Working data:

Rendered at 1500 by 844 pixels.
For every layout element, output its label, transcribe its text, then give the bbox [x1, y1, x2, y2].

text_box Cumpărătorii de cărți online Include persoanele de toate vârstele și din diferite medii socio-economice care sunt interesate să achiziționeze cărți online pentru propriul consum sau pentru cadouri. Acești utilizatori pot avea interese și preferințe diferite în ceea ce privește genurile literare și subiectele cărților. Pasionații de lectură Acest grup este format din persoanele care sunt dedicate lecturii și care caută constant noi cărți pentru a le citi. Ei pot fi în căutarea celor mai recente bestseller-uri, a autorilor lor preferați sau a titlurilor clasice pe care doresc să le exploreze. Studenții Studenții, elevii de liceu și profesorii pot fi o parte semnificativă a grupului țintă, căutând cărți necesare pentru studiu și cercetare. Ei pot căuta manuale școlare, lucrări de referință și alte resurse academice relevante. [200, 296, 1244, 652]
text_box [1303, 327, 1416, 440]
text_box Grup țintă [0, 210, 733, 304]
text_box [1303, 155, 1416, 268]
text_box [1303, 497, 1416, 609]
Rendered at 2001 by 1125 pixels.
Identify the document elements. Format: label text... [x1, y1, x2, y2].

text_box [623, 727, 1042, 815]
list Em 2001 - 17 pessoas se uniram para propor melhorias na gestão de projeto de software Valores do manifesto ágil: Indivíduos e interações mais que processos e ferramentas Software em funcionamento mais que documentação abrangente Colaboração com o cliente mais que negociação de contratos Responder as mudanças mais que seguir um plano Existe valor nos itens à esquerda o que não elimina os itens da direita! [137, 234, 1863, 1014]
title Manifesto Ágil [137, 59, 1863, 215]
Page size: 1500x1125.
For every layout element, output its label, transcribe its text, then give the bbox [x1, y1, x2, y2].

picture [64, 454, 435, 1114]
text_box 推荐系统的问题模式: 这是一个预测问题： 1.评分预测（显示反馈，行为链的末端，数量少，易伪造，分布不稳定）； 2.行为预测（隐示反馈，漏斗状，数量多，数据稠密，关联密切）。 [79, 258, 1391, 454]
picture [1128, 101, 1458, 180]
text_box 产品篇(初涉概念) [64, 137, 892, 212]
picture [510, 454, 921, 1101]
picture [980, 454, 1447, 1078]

Task instructions: All lines with the word "Rendered" must be located in the data and copied.

Exercise result:
Rendered at 1500 by 844 pixels.
Rendered at 2001 by 1125 pixels.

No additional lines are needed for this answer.